In a July 9 response, the state said SEA 24’s definition of legal hemp is consistent with federal law.
“Plaintiffs also seem to argue that it is impossible to grow a reasonable yield of hemp under the current language of the law,” they wrote. “However, the only change to the definition of ‘hemp’ in SEA 24 is the addition that hemp cannot contain ‘any synthetic substance,’ or ‘psychoactive substance’ containing more than three-tenths of one percent (0.3%) THC.”
The state said the DEA had already determined that synthetic substances are not legal hemp.
Following a hearing, U.S. District Court Judge Kelly H. Rankin agreed with the state. She denied the temporary restraining order and preliminary injunction on July 19 stating in her order that the 2018 Farm Bill “permits States to impose more stringent restrictions,” and the law places an “insignificant burden on interstate commerce.”
The judge added, “SEA 24 also does not constitute a taking because it does not attempt to regulate property, but instead is a prohibition on substances the government passed by valid legislation.”
Rankin then dismissed the case on Aug. 15. The plaintiffs, represented by Domonkos & Thorpe LLC in Cheyenne, appealed the case to the 10th Circuit.
But the decisions the industry has been waiting months for are in the 4th Circuit and 8th Circuit U.S. Court of Appeals. Lower court rulings in Kentucky and Virginia came to opposite views on whether states can ban HDC products. An injunction has been placed on Kentucky’s state law banning synthetic hemp-derived THC substances, while a U.S. District Court judge in Virginia has upheld that state’s law limiting “total THC” in products.
Both cases – Bio Gen LLC, et. al. vs. Sarah Huckabee Sanders, et al. and Northern Virginia Hemp and Agriculture LLC, et. al. vs. The Commonwealth of Virginia, et al. – remain pending.

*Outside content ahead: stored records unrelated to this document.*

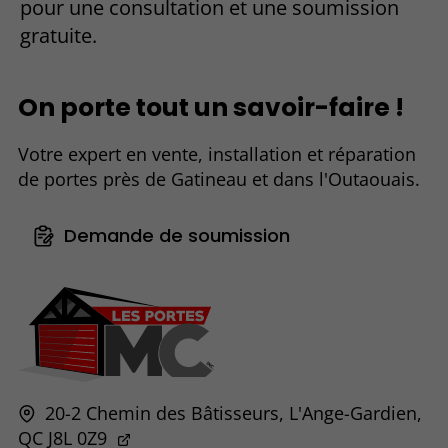
pour une consultation et une soumission
gratuite.
On porte tout un savoir-faire !
Votre expert en vente, installation et réparation
de portes près de Gatineau et dans l'Outaouais.
Demande de soumission
20-2 Chemin des Bâtisseurs,
L'Ange-Gardien,
QC
J8L 0Z9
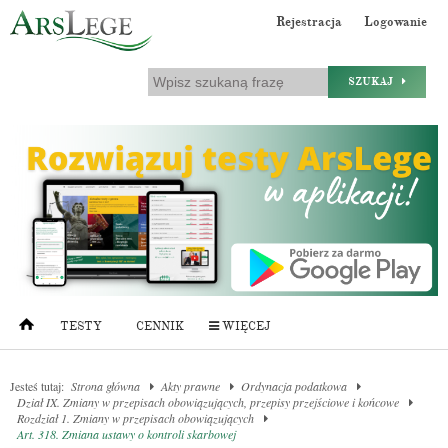
Rejestracja
Logowanie
SZUKAJ
TESTY
CENNIK
WIĘCEJ
Jesteś tutaj:
Strona główna
Akty prawne
Ordynacja podatkowa
Dział IX. Zmiany w przepisach obowiązujących, przepisy przejściowe i końcowe
Rozdział 1. Zmiany w przepisach obowiązujących
Art. 318. Zmiana ustawy o kontroli skarbowej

Oral arguments in the Virginia case were held in May, but the court hasn’t yet issued a ruling. In the meantime, the state has been actively enforcing the law under a new Office of Hemp Enforcement in the Department of Agriculture and Consumer Services. Since the law took effect on July 1, 2023, through July 2024, the office has fined 389 businesses more than $12.4 million for over 20,000 violations, reported the Cannabis Business Times.
Meanwhile, in Iowa, cannabis beverage makers Climbing Kites and Field Day Brewing Co. dropped their legal challenge after a federal judge denied their motion for a temporary restraining order to block enforcement of HF 2605, which was signed by the governor in May and took effect July 1.
The companies claimed that new THC limits on beverages to 4 mg per serving and 10 mg per container were unconstitutionally “vague beyond comprehension.”
In her July 25 order denying the motion, Chief Judge Stephanie M. Rose of U.S. District Court for the Southern District of Iowa, Southern Division, said the Iowa Department of Health and Human Services’ filing of final emergency rules on July 17, “ends the inquiry into a due process claim based on constitutional vagueness. Accordingly, Plaintiffs have not established that they are more likely than not to succeed on their claim and a preliminary injunction on that basis is unwarranted.”
Climbing Kites and Field Day Brewing then filed to dismiss the case without prejudice on Aug. 8.
Another federal lawsuit challenging hemp law in Alaska remains pending, as do cases in Texas and Maryland state courts.